Le juge Alexeï Vtiourine a entièrement suivi la réquisition du parquet. Selon Alexeï Navalny, qui se déclare innocent, le juge a en fait «suivit un télégramme du Kremlin», puisqu’il considère son procès comme éminemment politique, ce qui est largement admis parmi les observateurs de la politique russe. Ce procès est la copie carbone d’un procès qui s’est déroulé en 2013 et qui a été critiqué par la Cour européenne des droits de l’homme. La cour suprême de Russie a ensuite cassé le jugement du tribunal de Kirov, qui n’a rien trouvé de mieux que de reprendre la procédure judiciaire à zéro.

Selon le politologue Alexandre Morozov, le Kremlin a pu prendre peur en voyant la longue file d’attente des volontaires au QG de campagne d’Alexeï Navalny à Saint-Pétersbourg. La popularité de l’activiste anti-corruption dans les grands centres urbains russes demeure «un caillou dans la botte» du président Poutine.

On se souvient qu’Alexeï Navalny avait obtenu 27% des suffrages en 2013 lors des élections municipales à Moscou. Un score considérable compte tenu du contexte: l’opposant ne peut s’exprimer à la télévision, où il est la cible d’une intense campagne de calomnie. A l’époque, le premier procès KirovLes avait conduit Navalny en prison (pour l’empêcher de se présenter à la mairie), mais face à une manifestation spontanée de dizaines de milliers de ses partisans en plein cœur de Moscou, les autorités avaient finalement reculé et laissé Navalny en liberté.

Résolu à poursuivre sa campagne

Avec une touche sarcastique, le politologue Gleb Pavlovsky note: «Il faut reconnaître que Navalny a été évincé des élections avec plus de douceur que Givi.» Ce dernier, un chef de guerre séparatiste du Donbass, a été assassiné mercredi matin à Donetsk, probablement parce qu’il faisait de l’ombre au chef local soutenu par le Kremlin.

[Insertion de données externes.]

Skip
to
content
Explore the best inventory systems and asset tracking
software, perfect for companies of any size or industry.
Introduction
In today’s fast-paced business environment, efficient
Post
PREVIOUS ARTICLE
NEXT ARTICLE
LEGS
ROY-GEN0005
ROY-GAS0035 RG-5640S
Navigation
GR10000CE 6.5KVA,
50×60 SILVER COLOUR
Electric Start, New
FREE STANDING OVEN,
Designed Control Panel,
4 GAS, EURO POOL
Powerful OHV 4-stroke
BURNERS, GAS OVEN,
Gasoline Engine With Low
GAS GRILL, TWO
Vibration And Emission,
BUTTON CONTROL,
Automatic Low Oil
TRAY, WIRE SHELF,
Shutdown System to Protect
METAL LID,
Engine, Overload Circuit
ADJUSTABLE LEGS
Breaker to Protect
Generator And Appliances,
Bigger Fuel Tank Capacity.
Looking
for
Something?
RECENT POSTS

Défiant à la sortie du tribunal hier, Alexeï Navalny, 40 ans, a promis de poursuivre sa campagne présidentielle. «Merci à tous pour votre soutien. Poutine et sa bande de voleurs craignent d’être face à nous lors des élections. Ils ont bien raison: nous allons gagner», a tweeté l’opposant juste après le verdict. «Nous allons poursuivre notre campagne pour une Russie meilleure sans égard pour ce verdict envoyé du Kremlin. Nous ne le reconnaissons pas et l’annulerons.» Sa stratégie consiste à délégitimer un scrutin présidentiel au résultat connu d’avance. La rumeur veut que l’administration présidentielle ait fixé un score de 70% au premier tour en faveur du candidat sortant, avec un taux de participation de 70%.

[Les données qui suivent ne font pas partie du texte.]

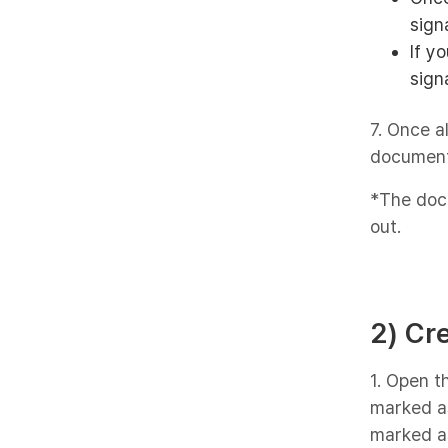
sign
If y
sign
7. Once a
document
*The docu
out.
2) Cr
1. Open 
marked as
marked as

Les observateurs de la vie politique russe s’accordent à penser que Vladimir Poutine, 64 ans, cherchera à obtenir un quatrième mandat, afin de se maintenir au pouvoir jusqu’en 2024. Le scénario le plus probable le verra, comme par le passé, affronter des politiciens âgés et n’incarnant pas une alternative crédible. Surnommés ses sparring partners, Vladimir Jirinovsky (nationaliste), Sergueï Mironov (socialiste) et Guennadi Ziouganov (communiste) participent aux scrutins depuis les années 1990. Ils se disputent entre eux sans jamais s’attaquer à Vladimir Poutine. Ils servent à donner une apparence démocratique à un scrutin contrôlé de bout en bout par le Kremlin.